◆ **PROBLEM DESCRIPTION**: How do the lines below between the ones holding "730 455 2.68" and "1076 587 0.86", inclusive, read? Give them again exactly, with no other lines.

[Saved data entries]
==========

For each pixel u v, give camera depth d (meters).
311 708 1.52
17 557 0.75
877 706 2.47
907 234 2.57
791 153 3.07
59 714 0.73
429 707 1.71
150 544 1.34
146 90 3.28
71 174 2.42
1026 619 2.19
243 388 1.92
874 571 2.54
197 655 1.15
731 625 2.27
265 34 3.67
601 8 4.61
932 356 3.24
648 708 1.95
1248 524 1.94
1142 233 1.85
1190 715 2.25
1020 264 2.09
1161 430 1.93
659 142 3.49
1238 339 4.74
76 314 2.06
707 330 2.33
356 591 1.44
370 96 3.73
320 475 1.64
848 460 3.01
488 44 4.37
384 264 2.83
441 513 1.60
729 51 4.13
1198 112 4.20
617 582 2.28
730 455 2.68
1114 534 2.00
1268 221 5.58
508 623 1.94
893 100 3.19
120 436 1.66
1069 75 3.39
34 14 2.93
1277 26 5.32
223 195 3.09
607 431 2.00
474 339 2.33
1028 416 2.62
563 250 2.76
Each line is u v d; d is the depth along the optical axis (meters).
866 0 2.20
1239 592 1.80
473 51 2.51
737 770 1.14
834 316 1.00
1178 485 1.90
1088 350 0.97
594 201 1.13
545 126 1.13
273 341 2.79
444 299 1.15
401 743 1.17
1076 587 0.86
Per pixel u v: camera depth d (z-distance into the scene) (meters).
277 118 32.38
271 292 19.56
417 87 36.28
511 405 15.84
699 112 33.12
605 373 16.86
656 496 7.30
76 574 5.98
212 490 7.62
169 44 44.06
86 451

==========

◆ **RESPONSE TO THIS EXERCISE**:
730 455 2.68
1114 534 2.00
1268 221 5.58
508 623 1.94
893 100 3.19
120 436 1.66
1069 75 3.39
34 14 2.93
1277 26 5.32
223 195 3.09
607 431 2.00
474 339 2.33
1028 416 2.62
563 250 2.76
Each line is u v d; d is the depth along the optical axis (meters).
866 0 2.20
1239 592 1.80
473 51 2.51
737 770 1.14
834 316 1.00
1178 485 1.90
1088 350 0.97
594 201 1.13
545 126 1.13
273 341 2.79
444 299 1.15
401 743 1.17
1076 587 0.86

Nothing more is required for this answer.